*** Task material ***

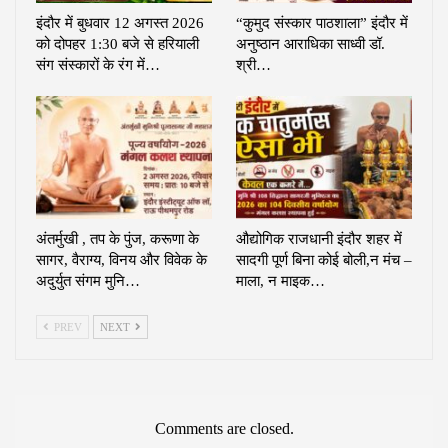
इंदौर में बुधवार 12 अगस्त 2026
“कुमुद संस्कार पाठशाला” इंदौर में
को दोपहर 1:30 बजे से हरियाली
अनुष्ठान आराधिका साध्वी डॉ.
संग संस्कारों के रंग में…
श्री…
अंतर्मुखी , तप के पुंज, करूणा के
औद्योगिक राजधानी इंदौर शहर में
सागर, वैराग्य, विनय और विवेक के
सादगी पूर्ण बिना कोई बोली,न मंच –
अदुर्युत संगम मुनि…
माला, न माइक…
PREV
NEXT
Comments are closed.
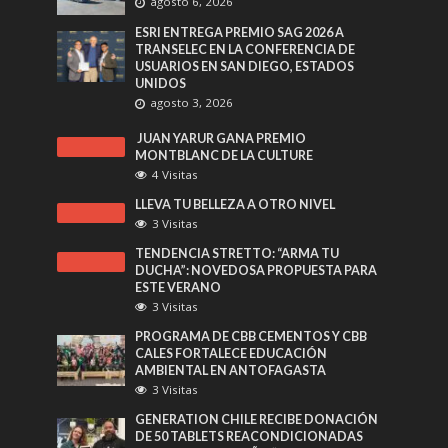
agosto 6, 2026
ESRI ENTREGA PREMIO SAG 2026 A
TRANSELEC EN LA CONFERENCIA DE
USUARIOS EN SAN DIEGO, ESTADOS
UNIDOS
agosto 3, 2026
JUAN YARUR GANA PREMIO
MONTBLANC DE LA CULTURE
4 Visitas
LLEVA TU BELLEZA A OTRO NIVEL
3 Visitas
TENDENCIA STRETTO: “ARMA TU
DUCHA”: NOVEDOSA PROPUESTA PARA
ESTE VERANO
3 Visitas
PROGRAMA DE CBB CEMENTOS Y CBB
CALES FORTALECE EDUCACIÓN
AMBIENTAL EN ANTOFAGASTA
3 Visitas
GENERATION CHILE RECIBE DONACIÓN
DE 50 TABLETS REACONDICIONADAS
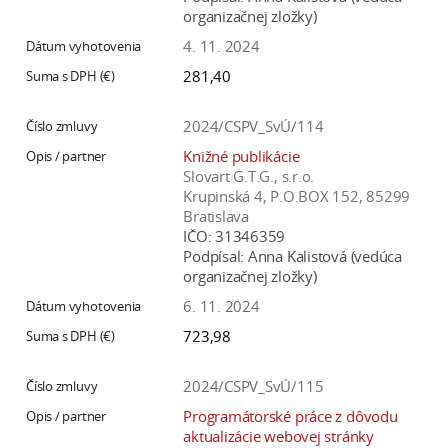
organizačnej zložky)
4. 11. 2024
281,40
2024/CSPV_SvÚ/114
Knižné publikácie
Slovart G.T.G., s.r.o.
Krupinská 4, P.O.BOX 152, 85299
Bratislava
IČO:
31346359
Podpísal:
Anna Kalistová (vedúca
organizačnej zložky)
6. 11. 2024
723,98
2024/CSPV_SvÚ/115
Programátorské práce z dôvodu
aktualizácie webovej stránky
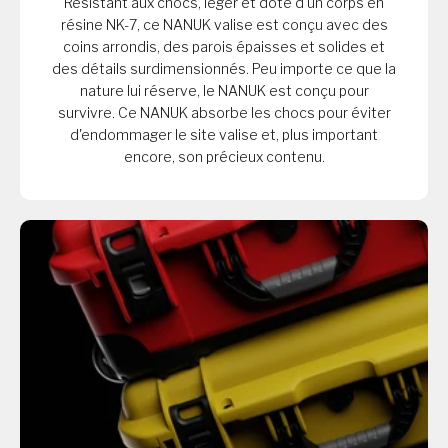
Résistant aux chocs, léger et doté d'un corps en
résine NK-7, ce NANUK valise est conçu avec des
coins arrondis, des parois épaisses et solides et
des détails surdimensionnés. Peu importe ce que la
nature lui réserve, le NANUK est conçu pour
survivre. Ce NANUK absorbe les chocs pour éviter
d'endommager le site valise et, plus important
encore, son précieux contenu.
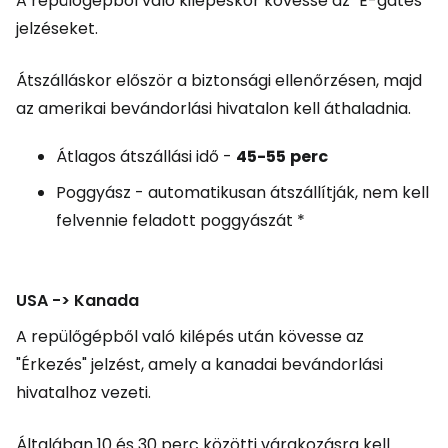
A repülőgépből való kilépéskor kövesse az "E-gates"
jelzéseket.
Átszálláskor először a biztonsági ellenőrzésen, majd
az amerikai bevándorlási hivatalon kell áthaladnia.
Átlagos átszállási idő -
45-55
perc
Poggyász - automatikusan átszállítják, nem kell
felvennie feladott poggyászát *
USA -> Kanada
A repülőgépből való kilépés után kövesse az
"Érkezés" jelzést, amely a kanadai bevándorlási
hivatalhoz vezeti.
Általában 10 és 30 perc közötti várakozásra kell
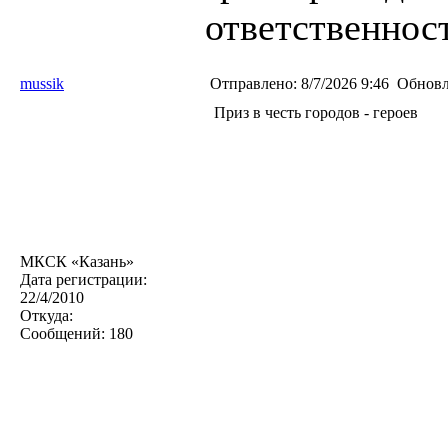
ответственност
mussik
Отправлено:
8/7/2026 9:46
Обновл
Приз в честь городов - героев
МКСК «Казань»
Дата регистрации:
22/4/2010
Откуда:
Сообщений:
180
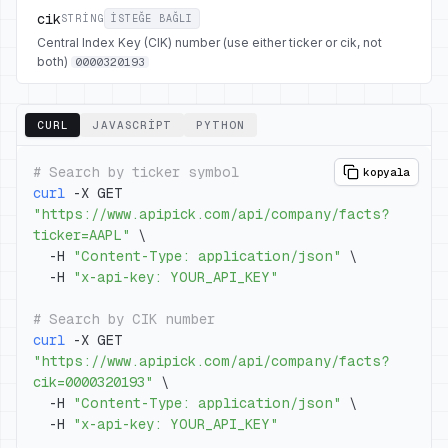
cik
STRING
ISTEĞE BAĞLI
Central Index Key (CIK) number (use either ticker or cik, not
both)
0000320193
CURL
JAVASCRIPT
PYTHON
# Search by ticker symbol
kopyala
curl
 -X GET 
"https://www.apipick.com/api/company/facts?
ticker=AAPL"
\
  -H 
"Content-Type: application/json"
\
  -H 
"x-api-key: YOUR_API_KEY"
# Search by CIK number
curl
 -X GET 
"https://www.apipick.com/api/company/facts?
cik=0000320193"
\
  -H 
"Content-Type: application/json"
\
  -H 
"x-api-key: YOUR_API_KEY"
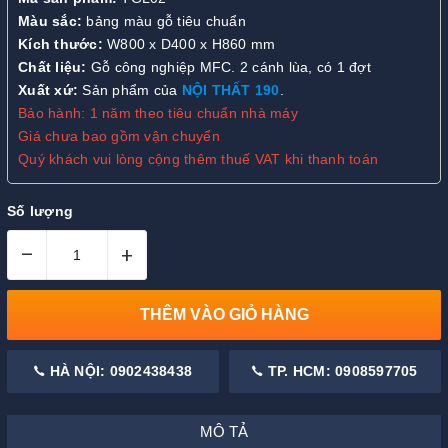
Màu sắc:
bảng màu gỗ tiêu chuẩn
Kích thước:
W800 x D400 x H860 mm
Chất liệu:
Gỗ công nghiệp MFC. 2 cánh lùa, có 1 đợt
Xuất xứ:
Sản phẩm của
NỘI THẤT 190
.
Bảo hành: 1 năm theo tiêu chuẩn nhà máy
Giá chưa bao gồm vận chuyển
Quý khách vui lòng cộng thêm thuế VAT khi thanh toán
Số lượng
–
+
THÊM VÀO GIỎ HÀNG
HÀ NỘI: 0902438438
TP. HCM: 0908597705
MÔ TẢ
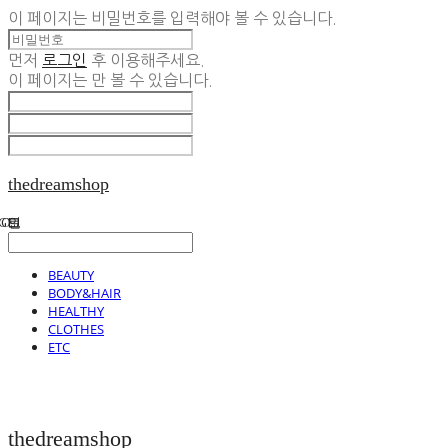
이 페이지는 비밀번호를 입력해야 볼 수 있습니다.
먼저
로그인
후 이용해주세요.
이 페이지는
만 볼 수 있습니다.
thedreamshop
BEAUTY
BODY&HAIR
HEALTHY
CLOTHES
ETC
thedreamshop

*** End of Task material ***

Work required
Which lines in the items above contain the string "number", matching case exactly? Extract each of those lines.

Answer box
Central Index Key (CIK) number (use either ticker or cik, not
# Search by CIK number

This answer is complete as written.